Downing Street was built by George Downing, a 17th century property developer and MP. King George II gave number 10 -a fairly small house- to his Prime Minister Robert Walpole, and it's been the British PM's official London home since then. The Chancellor of the Exchequer (the British finance minister) usually lives in number 11, which is bigger. King George II had eight children himself, but he clearly didn't imagine a Prime Minister having teenage kids who need lots of space. In the 1990's, PM Tony Blair and his family swapped with the Chancellor, and moved into number 11. For security reasons, the street is closed to the public.
The clock tower is the most famous bit of the British Houses of Parliament. A light shines from the top when the House of Commons meets at night. The tower is known as Big Ben, but that's really the name of the bell inside it. Some believe it got its name from Sir Benjamin Hall; others that the bell may have been named after a contemporary heavyweight boxer called Benjamin Caunt. Big Ben isn't open to the public, but the bell is so loud no one would want to go in anyway!
St Paul's Cathedral
This cathedral -with its huge domed roof- was designed by Christopher Wren, probably Britain's most famous architect. There are 535 steps leading to the 85-metre-high Golden Gallery at the top of the dome, and some fab views of London can be seen after climbing them all.
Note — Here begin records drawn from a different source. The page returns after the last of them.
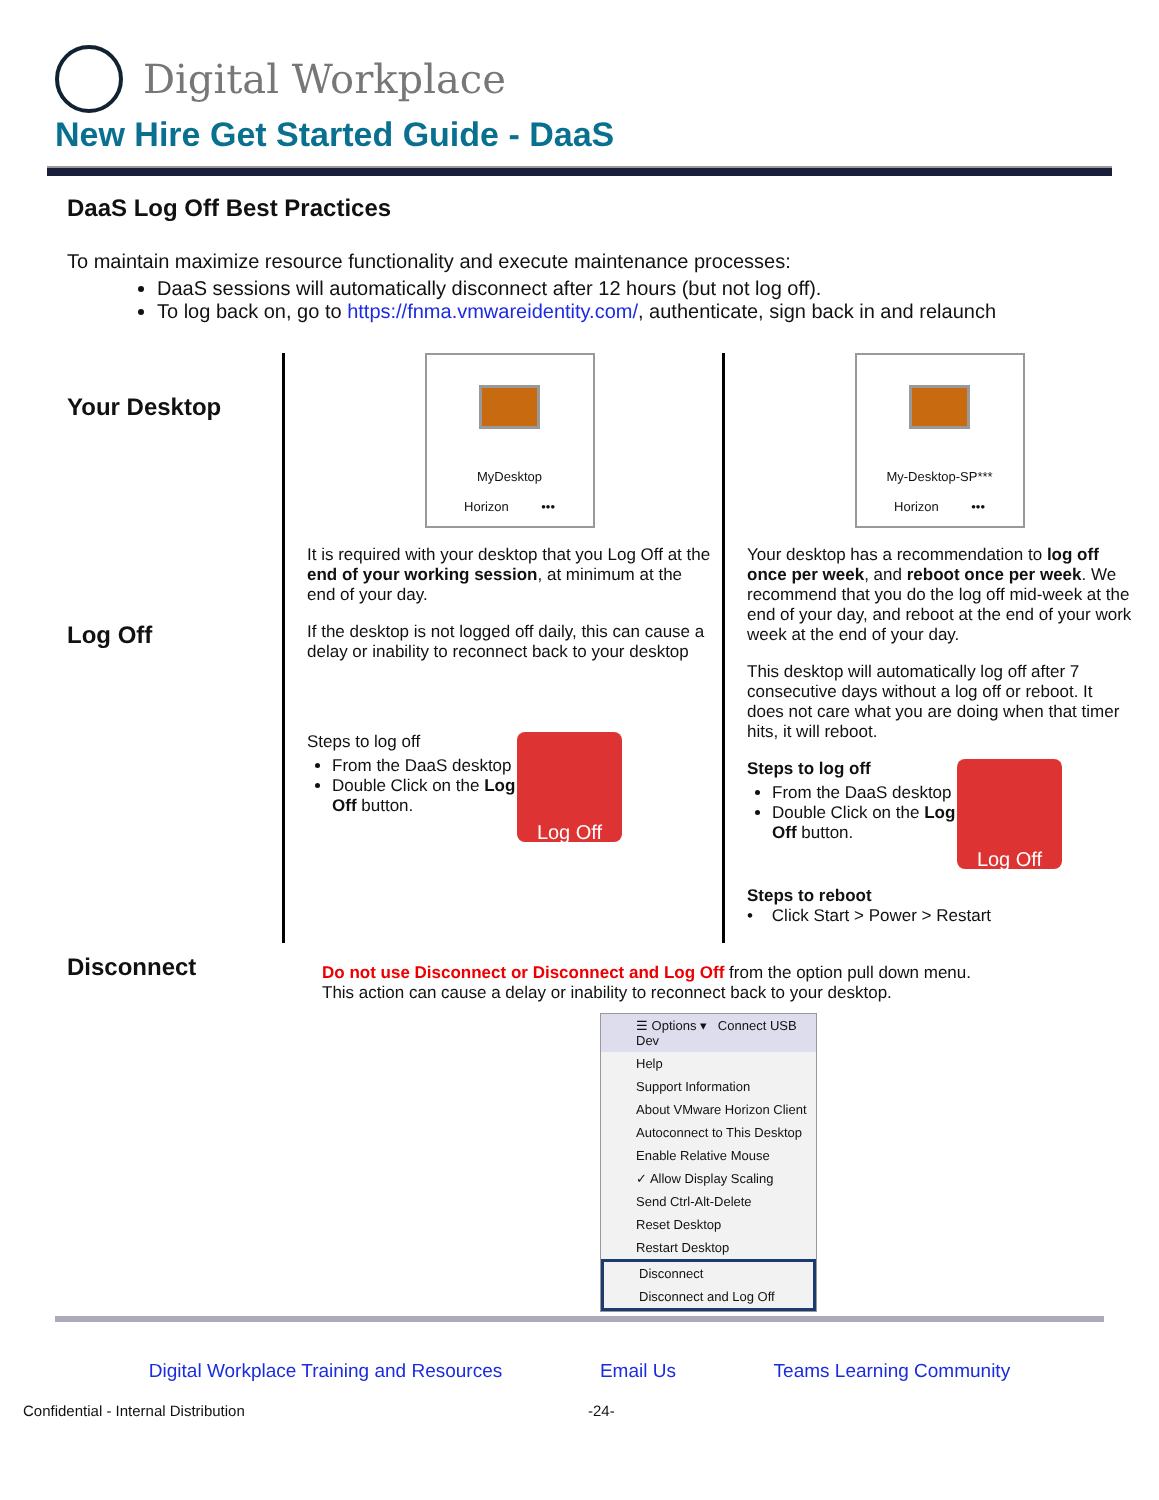Digital Workplace
New Hire Get Started Guide - DaaS
DaaS Log Off Best Practices
To maintain maximize resource functionality and execute maintenance processes:
DaaS sessions will automatically disconnect after 12 hours (but not log off).
To log back on, go to https://fnma.vmwareidentity.com/, authenticate, sign back in and relaunch
Your Desktop
Log Off
MyDesktop
Horizon •••
It is required with your desktop that you Log Off at the end of your working session, at minimum at the end of your day.
If the desktop is not logged off daily, this can cause a delay or inability to reconnect back to your desktop
Steps to log off
From the DaaS desktop
Double Click on the Log Off button.
Log Off
My-Desktop-SP***
Horizon •••
Your desktop has a recommendation to log off once per week, and reboot once per week. We recommend that you do the log off mid-week at the end of your day, and reboot at the end of your work week at the end of your day.
This desktop will automatically log off after 7 consecutive days without a log off or reboot. It does not care what you are doing when that timer hits, it will reboot.
Steps to log off
From the DaaS desktop
Double Click on the Log Off button.
Log Off
Steps to reboot
• Click Start > Power > Restart
Disconnect
Do not use Disconnect or Disconnect and Log Off from the option pull down menu.
This action can cause a delay or inability to reconnect back to your desktop.
☰ Options ▾ Connect USB Dev
Help
Support Information
About VMware Horizon Client
Autoconnect to This Desktop
Enable Relative Mouse
✓ Allow Display Scaling
Send Ctrl-Alt-Delete
Reset Desktop
Restart Desktop
Disconnect
Disconnect and Log Off
Digital Workplace Training and Resources Email Us Teams Learning Community
Confidential - Internal Distribution -24-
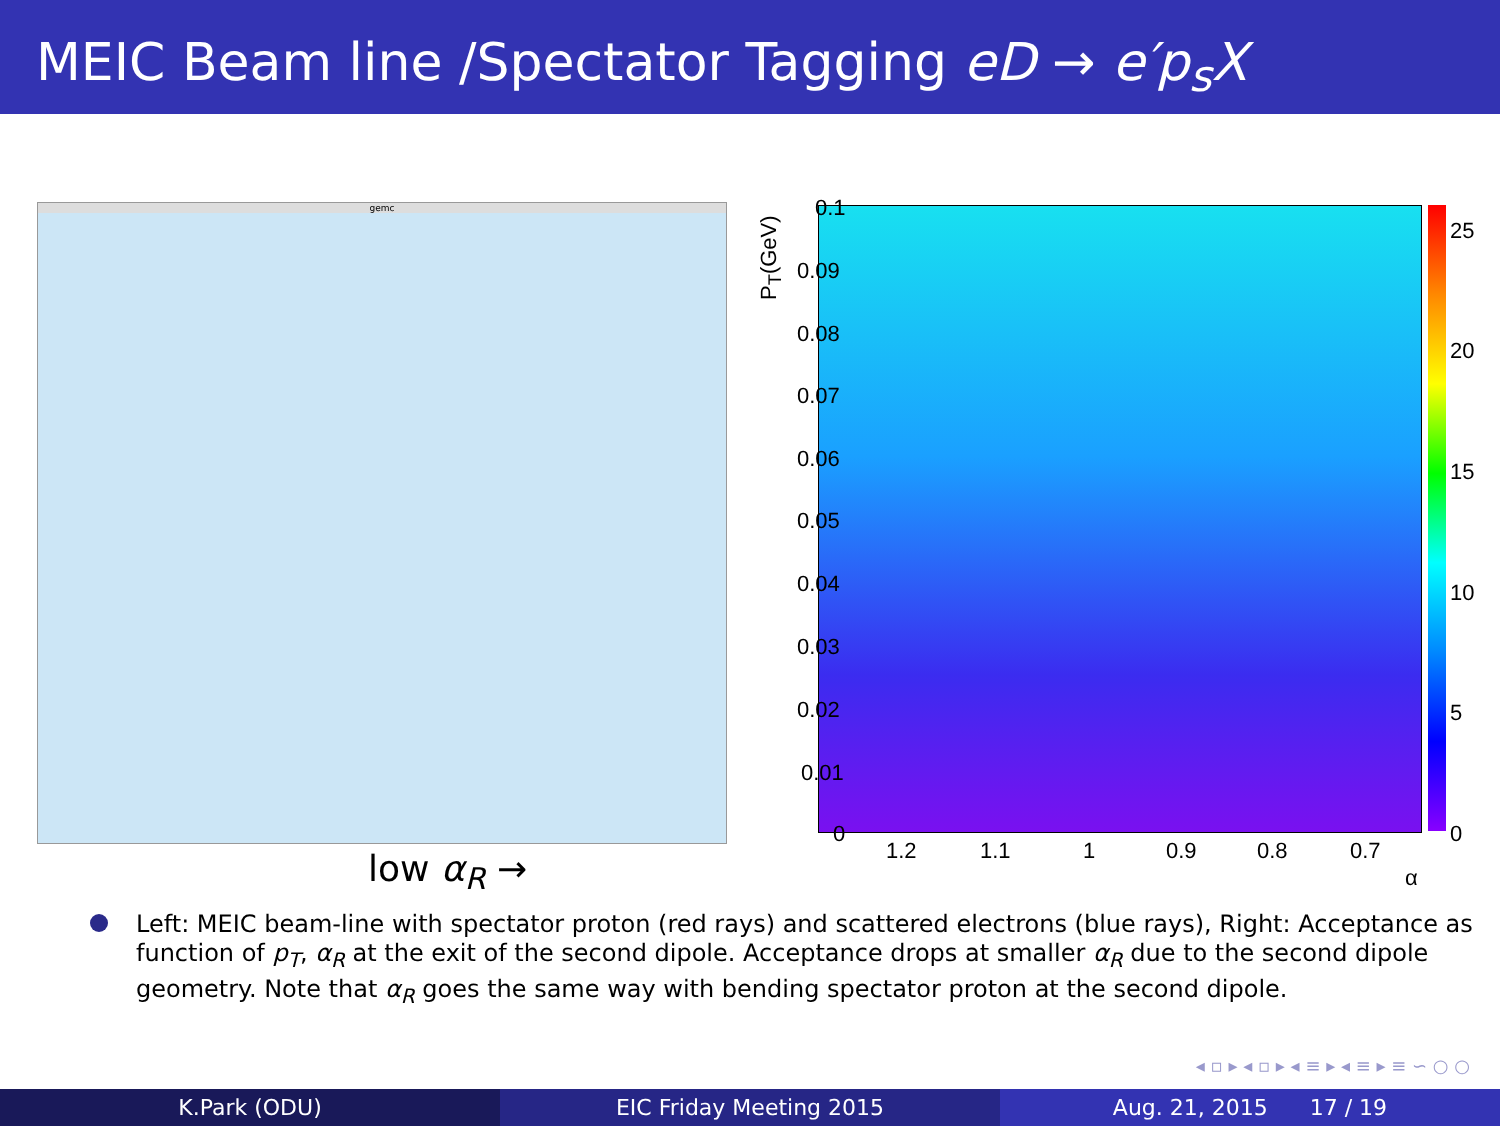MEIC Beam line /Spectator Tagging eD → e′p<sub>s</sub>X
gemc
P<sub>T</sub>(GeV)
0.1
0.09
0.08
0.07
0.06
0.05
0.04
0.03
0.02
0.01
0
1.2 1.1 1 0.9 0.8 0.7
α
25
20
15
10
5
0
low α<sub>R</sub> →
Left: MEIC beam-line with spectator proton (red rays) and scattered electrons (blue rays), Right: Acceptance as function of p<sub>T</sub>, α<sub>R</sub> at the exit of the second dipole. Acceptance drops at smaller α<sub>R</sub> due to the second dipole geometry. Note that α<sub>R</sub> goes the same way with bending spectator proton at the second dipole.
◂ ▫ ▸ ◂ ▫ ▸ ◂ ≡ ▸ ◂ ≡ ▸ ≡ ∽ ○ ○
K.Park (ODU) EIC Friday Meeting 2015 Aug. 21, 2015 17 / 19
This column has got a sculpture of flames on the top. It was paid for by the British Parliament and designed by Sir Christopher Wren to commemorate the Great Fire of London, which burnt most of the city to the ground in 1666. The Monument is 61 metres high. Why? Because 61 metres is the distance from the base of the column to the bakery in Pudding Lane where the Great Fire began! The Monument is the tallest free-standing stone column in the world and it can be climbed too. Making one's way up all the 311 steps inside it means getting good views from the top.
The Tower of London
This medieval castle has 2,500,000 visitors every year. King William I started building it, and different English rulers have added to it over the years. The Tower Guards, in their brightly-coloured Tudor uniforms, are called Beefeaters. The British Crown jewels are on display there.